• Excerpt provided
-*-

Stepping forward from unsupervised vector quantization, semantic or category labels are also exploited 
[39] [40] [41] [9] [42] to supervise the vocabulary construction, which learns the vocabulary to be more 
suitable for the subsequent classifier training, e.g., the images in the same category are more likely to 
produce similar BoW histograms and vice versa. In terms of functionality, works in [40] [41] [39] exploits 
the learning-based codebook constructions. For instance, Mairal et al. [40] built a supervised vocabulary by 
learning discriminative and sparse coding models for object categorization. Lazebnik et al. [4 1 ] proposed 
to construct supervised codebooks by minimizing mutual information lost to index fully labeled data.

-*-

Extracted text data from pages
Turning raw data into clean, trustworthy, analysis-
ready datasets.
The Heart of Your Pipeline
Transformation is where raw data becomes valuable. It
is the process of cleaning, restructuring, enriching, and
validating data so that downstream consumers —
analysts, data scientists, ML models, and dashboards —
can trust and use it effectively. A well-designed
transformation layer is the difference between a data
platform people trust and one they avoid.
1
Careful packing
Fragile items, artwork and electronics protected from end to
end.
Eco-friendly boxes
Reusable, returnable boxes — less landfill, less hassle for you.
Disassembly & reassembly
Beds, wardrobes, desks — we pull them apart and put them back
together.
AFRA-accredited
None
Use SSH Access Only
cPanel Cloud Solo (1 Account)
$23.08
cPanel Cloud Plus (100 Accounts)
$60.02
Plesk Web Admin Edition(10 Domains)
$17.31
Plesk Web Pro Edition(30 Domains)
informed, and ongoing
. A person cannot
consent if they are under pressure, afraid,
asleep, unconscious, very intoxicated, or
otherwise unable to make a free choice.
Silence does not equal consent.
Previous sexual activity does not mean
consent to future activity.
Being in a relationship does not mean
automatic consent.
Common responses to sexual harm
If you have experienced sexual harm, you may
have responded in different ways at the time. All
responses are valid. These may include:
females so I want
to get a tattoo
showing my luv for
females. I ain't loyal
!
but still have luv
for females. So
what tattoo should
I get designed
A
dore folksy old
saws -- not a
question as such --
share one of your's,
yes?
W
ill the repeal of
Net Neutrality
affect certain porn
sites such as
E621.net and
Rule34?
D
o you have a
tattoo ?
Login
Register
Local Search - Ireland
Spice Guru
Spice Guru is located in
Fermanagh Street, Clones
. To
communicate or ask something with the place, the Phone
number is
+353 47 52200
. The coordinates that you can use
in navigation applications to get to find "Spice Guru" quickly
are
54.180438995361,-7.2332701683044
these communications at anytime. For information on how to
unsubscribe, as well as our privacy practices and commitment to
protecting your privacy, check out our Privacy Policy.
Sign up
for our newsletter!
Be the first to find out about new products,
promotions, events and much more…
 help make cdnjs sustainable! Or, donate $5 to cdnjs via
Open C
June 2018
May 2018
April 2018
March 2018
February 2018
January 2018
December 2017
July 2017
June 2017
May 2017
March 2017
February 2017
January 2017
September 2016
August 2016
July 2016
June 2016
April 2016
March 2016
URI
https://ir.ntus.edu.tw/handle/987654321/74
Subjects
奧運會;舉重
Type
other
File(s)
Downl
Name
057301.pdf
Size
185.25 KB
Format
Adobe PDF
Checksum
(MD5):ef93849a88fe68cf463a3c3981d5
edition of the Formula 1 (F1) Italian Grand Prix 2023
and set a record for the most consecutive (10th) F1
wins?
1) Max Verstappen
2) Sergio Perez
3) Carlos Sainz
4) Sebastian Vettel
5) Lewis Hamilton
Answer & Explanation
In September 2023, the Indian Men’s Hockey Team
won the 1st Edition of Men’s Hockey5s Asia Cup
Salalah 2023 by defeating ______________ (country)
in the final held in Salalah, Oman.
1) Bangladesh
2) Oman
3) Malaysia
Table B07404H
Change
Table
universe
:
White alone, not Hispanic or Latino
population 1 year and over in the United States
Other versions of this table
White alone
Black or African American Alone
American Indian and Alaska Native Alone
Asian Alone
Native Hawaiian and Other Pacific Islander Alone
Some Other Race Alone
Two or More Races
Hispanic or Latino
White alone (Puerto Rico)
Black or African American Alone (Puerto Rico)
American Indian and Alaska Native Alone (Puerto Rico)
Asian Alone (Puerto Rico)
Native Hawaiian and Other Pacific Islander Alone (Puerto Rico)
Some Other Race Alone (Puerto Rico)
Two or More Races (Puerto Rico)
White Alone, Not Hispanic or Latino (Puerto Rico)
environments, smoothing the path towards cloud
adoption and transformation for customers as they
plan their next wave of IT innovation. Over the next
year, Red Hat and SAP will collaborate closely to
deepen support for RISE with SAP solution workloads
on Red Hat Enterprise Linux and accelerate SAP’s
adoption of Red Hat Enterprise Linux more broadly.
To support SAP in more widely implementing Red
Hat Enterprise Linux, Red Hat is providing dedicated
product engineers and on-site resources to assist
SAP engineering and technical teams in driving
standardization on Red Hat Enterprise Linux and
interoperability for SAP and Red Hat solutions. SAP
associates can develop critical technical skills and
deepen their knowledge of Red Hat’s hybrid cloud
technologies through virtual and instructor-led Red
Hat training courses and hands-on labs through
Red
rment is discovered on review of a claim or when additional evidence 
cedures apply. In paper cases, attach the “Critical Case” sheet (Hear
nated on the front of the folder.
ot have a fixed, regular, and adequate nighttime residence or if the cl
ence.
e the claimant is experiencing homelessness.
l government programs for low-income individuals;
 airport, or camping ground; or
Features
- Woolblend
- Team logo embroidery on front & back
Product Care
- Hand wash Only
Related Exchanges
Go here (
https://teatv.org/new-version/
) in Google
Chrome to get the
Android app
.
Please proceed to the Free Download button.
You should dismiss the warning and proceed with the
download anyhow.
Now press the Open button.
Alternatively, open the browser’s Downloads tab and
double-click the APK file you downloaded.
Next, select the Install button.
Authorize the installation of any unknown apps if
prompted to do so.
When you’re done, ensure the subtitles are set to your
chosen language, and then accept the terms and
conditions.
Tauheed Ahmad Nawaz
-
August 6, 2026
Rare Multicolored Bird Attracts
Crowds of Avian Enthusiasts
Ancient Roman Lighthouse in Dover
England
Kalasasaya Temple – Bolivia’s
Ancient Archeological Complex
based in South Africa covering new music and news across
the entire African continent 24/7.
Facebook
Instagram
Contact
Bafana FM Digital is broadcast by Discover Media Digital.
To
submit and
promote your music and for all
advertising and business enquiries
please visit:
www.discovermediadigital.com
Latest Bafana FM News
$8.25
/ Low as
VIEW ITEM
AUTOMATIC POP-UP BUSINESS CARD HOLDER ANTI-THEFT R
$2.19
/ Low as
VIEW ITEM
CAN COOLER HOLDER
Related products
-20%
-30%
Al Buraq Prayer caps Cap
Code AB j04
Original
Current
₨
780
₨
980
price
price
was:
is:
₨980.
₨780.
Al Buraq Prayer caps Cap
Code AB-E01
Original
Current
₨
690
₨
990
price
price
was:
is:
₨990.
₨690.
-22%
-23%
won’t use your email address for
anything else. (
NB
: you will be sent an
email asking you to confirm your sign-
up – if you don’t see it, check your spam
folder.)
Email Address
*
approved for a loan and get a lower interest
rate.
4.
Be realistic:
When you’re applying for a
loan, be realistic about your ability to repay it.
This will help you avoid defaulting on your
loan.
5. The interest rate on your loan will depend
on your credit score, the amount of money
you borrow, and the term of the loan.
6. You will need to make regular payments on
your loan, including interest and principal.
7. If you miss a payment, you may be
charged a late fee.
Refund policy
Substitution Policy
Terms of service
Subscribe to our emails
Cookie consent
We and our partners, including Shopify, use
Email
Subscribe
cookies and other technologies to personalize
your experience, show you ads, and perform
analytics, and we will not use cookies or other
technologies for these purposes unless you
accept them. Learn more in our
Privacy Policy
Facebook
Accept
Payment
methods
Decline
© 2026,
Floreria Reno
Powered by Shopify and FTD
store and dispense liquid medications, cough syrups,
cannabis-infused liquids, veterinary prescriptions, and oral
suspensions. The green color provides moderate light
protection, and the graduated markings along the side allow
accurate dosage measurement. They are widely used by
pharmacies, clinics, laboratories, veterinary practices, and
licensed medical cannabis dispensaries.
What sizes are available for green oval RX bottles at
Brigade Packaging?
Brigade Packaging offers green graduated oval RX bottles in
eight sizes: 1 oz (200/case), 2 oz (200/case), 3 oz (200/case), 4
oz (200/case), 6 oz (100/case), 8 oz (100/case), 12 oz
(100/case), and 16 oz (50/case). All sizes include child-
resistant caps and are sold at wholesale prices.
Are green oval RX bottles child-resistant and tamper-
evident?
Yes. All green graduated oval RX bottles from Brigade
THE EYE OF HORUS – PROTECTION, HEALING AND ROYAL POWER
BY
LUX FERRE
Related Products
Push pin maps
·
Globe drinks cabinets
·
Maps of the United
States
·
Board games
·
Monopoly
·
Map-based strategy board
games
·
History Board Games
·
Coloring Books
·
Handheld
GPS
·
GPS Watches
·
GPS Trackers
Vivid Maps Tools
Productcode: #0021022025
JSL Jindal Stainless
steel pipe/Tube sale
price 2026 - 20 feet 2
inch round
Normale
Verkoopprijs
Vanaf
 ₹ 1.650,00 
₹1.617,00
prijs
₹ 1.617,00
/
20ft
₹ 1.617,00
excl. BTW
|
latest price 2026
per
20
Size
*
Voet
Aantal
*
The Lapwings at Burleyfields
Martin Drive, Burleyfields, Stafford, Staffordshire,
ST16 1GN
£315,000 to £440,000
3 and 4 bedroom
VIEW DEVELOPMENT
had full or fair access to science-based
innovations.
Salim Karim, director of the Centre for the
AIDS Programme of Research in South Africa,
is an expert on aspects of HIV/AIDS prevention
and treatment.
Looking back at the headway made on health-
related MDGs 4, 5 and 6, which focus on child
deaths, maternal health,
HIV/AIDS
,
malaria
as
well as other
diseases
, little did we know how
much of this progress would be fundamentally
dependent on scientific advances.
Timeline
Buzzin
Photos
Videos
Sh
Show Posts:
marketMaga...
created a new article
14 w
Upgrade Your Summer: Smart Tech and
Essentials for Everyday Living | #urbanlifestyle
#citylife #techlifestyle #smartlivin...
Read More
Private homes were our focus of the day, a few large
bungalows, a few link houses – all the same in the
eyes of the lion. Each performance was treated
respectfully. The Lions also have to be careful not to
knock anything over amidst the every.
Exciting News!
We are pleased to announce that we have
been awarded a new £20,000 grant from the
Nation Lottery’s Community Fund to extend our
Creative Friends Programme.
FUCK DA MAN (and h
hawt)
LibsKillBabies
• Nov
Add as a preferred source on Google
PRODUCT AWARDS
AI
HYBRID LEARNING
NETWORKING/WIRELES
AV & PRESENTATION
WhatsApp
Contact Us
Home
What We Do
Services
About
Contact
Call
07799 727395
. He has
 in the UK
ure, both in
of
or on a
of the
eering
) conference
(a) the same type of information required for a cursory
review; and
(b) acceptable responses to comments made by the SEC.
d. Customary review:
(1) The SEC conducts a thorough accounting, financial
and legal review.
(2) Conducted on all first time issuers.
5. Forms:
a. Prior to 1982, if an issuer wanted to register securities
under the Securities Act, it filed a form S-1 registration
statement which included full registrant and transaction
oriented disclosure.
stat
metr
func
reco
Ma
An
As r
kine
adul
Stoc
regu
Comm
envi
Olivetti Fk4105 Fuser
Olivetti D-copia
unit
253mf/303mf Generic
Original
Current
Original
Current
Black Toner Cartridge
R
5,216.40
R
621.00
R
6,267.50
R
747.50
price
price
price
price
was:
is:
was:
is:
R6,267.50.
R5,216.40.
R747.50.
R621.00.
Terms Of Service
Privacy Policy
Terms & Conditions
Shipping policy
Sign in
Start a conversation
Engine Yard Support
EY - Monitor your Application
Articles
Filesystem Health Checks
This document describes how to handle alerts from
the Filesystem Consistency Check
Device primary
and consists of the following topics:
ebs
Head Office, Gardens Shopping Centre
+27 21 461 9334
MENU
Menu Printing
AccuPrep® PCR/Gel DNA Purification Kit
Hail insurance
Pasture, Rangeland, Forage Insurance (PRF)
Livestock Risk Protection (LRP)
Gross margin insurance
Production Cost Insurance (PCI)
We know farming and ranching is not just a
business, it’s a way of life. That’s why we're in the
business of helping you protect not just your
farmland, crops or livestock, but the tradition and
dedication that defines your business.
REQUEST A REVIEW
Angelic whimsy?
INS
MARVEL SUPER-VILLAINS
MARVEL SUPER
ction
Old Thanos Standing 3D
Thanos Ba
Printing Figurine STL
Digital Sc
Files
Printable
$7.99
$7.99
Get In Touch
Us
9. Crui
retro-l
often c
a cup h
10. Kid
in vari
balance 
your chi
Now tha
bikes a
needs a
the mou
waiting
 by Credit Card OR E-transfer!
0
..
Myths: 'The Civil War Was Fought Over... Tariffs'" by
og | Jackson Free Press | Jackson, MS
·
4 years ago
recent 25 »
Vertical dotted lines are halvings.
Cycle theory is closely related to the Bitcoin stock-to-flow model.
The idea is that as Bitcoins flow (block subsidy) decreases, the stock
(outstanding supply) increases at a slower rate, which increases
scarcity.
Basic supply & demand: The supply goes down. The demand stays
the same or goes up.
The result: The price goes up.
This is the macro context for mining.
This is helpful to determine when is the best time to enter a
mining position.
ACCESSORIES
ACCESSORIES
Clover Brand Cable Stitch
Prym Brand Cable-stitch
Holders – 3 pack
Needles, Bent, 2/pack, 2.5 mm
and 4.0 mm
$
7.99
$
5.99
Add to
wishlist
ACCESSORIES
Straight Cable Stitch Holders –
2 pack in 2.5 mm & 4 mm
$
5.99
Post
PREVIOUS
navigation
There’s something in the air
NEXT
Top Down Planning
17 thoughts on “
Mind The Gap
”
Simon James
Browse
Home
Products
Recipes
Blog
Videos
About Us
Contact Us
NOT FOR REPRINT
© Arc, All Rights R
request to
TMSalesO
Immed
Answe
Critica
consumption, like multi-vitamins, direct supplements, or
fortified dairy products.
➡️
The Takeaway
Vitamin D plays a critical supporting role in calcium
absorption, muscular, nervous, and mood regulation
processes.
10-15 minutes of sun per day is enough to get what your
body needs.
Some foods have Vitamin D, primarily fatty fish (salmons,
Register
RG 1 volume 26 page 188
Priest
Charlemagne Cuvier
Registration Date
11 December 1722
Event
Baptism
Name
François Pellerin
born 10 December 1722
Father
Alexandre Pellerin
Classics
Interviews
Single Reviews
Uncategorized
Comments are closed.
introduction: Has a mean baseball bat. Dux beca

-*-

• Task requirements
Repeat the part of the excerpt on supervised vocabulary construction that opens with the words containing "Stepping forward from" and closes with "fully labeled data.". The records stand apart from the excerpt on supervised vocabulary construction and serve as separate material.

• Task output
Stepping forward from unsupervised vector quantization, semantic or category labels are also exploited 
[39] [40] [41] [9] [42] to supervise the vocabulary construction, which learns the vocabulary to be more 
suitable for the subsequent classifier training, e.g., the images in the same category are more likely to 
produce similar BoW histograms and vice versa. In terms of functionality, works in [40] [41] [39] exploits 
the learning-based codebook constructions. For instance, Mairal et al. [40] built a supervised vocabulary by 
learning discriminative and sparse coding models for object categorization. Lazebnik et al. [4 1 ] proposed 
to construct supervised codebooks by minimizing mutual information lost to index fully labeled data.